As you would expect, UCL takes seriously its ethical responsibilities in investment and takes regular advice on this front. There have been lively debates on the legal framework and principles of ethical investment both on Finance Committee and on the UCL Council over the last year, as a result of which our Investments Sub-Committee now relies upon independent advice from the Ethical Research Investment Service ("EIRiS"). Their advice is that Cobham and Smiths Group are ethically acceptable investments. Both companies clearly have involvement with the supply of strategic parts of weapons systems, but neither manufactures entire weapons systems themselves, and Smiths has a major role in improving civilian security. EIRiS will continue to screen and advise on UCL investments.
Cobham is a multi-national group of companies that is heavily involved in a number of major military aircraft programmes including Eurofighter, the US Joint Strike Fighter and BAE Systems’ Hawk jet. It produces avionics, aircraft and missile components and provides military training and communication equipment. Cobham's flight refuelling equipment facilitated long-range bombing during the Falklands war, the Gulf war, and recent operations in Afghanistan (Cobham plc website). In 2002 Cobham's total military sales were £360million, constituting 49% of their total sales.
Smiths is a wide-ranging group with Aerospace, Medical, Sealing Solutions and Industrial businesses. Though a UK-based company, nearly 50% of its production is in the US, with 29% in the UK, 15% in the rest of Europe and 7% elsewhere. Through its Aerospace business, Smiths is a first-tier supplier to UK and US aircraft and engine manufacturers. Gun pods for Hawk jets, gun-turret actuators for Apache attack helicopters and cockpit control panels for the B-2 bomber, F-16 fighter and the A-10A 'tank-buster' provide a few examples of their products.
In 2002, Smiths received unwelcome attention amid the growing concern over Israeli activities in the Occupied Territories - it was reported by the Guardian that missile trigger systems made by Smiths Group were used in US-made Apache attack helicopters supplied to Israel. However, such revelations are rare - not because Smiths' equipment is not being used by oppressive regimes or in regions of conflict or tension, but because we generally hear only about the company that markets the complete weapons system. Smiths' military involvement is far less widely known than its size merits- its total military sales in 2004 were $1.2bnconstituting 25% of total sales.
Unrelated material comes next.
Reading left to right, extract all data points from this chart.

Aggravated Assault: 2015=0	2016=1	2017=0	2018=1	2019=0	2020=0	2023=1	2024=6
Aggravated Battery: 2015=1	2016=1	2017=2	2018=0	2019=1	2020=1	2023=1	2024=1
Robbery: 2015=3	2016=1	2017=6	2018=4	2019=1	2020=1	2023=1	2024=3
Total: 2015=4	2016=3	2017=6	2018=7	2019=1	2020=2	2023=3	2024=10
With regards to the 'ethical acceptability' of these companies, EIRIS does not make decisions as to whether companies are ethically acceptable or otherwise. Their role, as a company paid by UCL, is to conduct research on companies and provide reports detailing those companies production and behaviour. It is then up to the client i.e. UCL to make a decision from the information provided as to whether a company is 'ethically acceptable.' As such, EIRIS recently wrote to UCL highlighting this 'inaccurate and misleading' element of the Provost's statement.